Clinical use of steroidal aromatase inhibitors today are more or less limited to Exemestane. The use of Formestane (Lentaron), is very limited and in some countries it is not used anymore. Formestane has been superseded by newer and better inhibitors, with better oral availability and fewer side effects, by Exemestane and the newer generation of non-steroidal aromatase inhibitors.
Aromatase Inhibitors are classified into two categories based on their structure, nonsteroidal and steroidal; the latter resemble the structure of androstenedione. Steroidal aromatase inhibitors irreversibly inhibit the enzyme by binding covalently to the binding site of aromatase, so the substrate can’t access it.
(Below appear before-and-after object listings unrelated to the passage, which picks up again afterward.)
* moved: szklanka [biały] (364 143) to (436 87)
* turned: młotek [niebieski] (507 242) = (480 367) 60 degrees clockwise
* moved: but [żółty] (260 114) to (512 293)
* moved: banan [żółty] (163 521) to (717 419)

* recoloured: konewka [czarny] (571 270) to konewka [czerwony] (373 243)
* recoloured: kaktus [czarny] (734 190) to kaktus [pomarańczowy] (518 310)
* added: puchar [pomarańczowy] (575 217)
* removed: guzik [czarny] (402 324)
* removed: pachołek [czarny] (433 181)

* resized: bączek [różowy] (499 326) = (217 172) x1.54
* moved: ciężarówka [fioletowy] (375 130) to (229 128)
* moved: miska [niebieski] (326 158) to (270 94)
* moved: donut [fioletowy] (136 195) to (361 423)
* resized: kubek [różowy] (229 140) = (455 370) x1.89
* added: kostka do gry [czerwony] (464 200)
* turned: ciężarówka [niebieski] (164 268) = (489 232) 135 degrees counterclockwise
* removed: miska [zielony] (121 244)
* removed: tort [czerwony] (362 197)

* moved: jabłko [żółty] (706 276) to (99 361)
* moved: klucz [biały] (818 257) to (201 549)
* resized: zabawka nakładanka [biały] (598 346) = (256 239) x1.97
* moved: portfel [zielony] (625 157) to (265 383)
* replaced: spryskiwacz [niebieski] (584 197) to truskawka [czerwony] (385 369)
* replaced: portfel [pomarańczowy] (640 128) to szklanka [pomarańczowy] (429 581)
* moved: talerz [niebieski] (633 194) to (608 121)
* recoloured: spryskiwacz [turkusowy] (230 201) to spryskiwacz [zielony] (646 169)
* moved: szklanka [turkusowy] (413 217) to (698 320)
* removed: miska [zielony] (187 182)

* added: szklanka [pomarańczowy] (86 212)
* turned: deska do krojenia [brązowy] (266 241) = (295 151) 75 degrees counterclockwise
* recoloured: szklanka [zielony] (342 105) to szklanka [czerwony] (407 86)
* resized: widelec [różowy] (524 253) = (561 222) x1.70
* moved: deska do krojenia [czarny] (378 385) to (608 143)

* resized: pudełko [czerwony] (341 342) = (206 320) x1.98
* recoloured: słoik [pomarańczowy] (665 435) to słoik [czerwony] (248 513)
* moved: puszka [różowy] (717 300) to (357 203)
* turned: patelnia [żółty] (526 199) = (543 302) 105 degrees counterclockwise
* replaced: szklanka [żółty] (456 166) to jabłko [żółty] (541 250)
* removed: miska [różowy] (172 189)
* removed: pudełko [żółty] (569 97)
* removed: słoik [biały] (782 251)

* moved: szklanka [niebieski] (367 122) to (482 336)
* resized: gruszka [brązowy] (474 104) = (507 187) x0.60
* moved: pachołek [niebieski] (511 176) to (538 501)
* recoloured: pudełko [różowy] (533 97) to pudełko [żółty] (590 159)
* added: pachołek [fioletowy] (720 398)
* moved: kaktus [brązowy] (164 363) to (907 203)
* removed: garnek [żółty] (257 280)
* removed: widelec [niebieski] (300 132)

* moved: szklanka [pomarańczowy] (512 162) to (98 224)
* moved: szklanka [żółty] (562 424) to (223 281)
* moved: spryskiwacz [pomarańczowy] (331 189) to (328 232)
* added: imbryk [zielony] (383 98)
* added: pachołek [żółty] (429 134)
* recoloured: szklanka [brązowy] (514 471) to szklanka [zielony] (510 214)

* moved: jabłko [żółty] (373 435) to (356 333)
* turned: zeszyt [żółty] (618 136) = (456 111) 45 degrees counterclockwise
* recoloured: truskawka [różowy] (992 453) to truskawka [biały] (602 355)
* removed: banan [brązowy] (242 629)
Selective aromatase inhibitors are: Anastrozole (Arimidex), Letrozole (Femara), Exemestane (Aromasin).
First used as breast cancer drugs, these aromatase inhibitors have still shown to have some effects within helping to stimulate the fertilisation process within patients, as current available evidence support that Letrozole may have a promising role in stimulated IVF cycles, when administered during the follicular phase for ovarian stimulation. Especially for women with poor ovarian response, Letrozole appears to have the potential to increase clinical pregnancy rates when combined with gonadotropins (such as hCG), whereas at the same time, this reduces the total gonadotropin dose that is required for ovarian stimulation.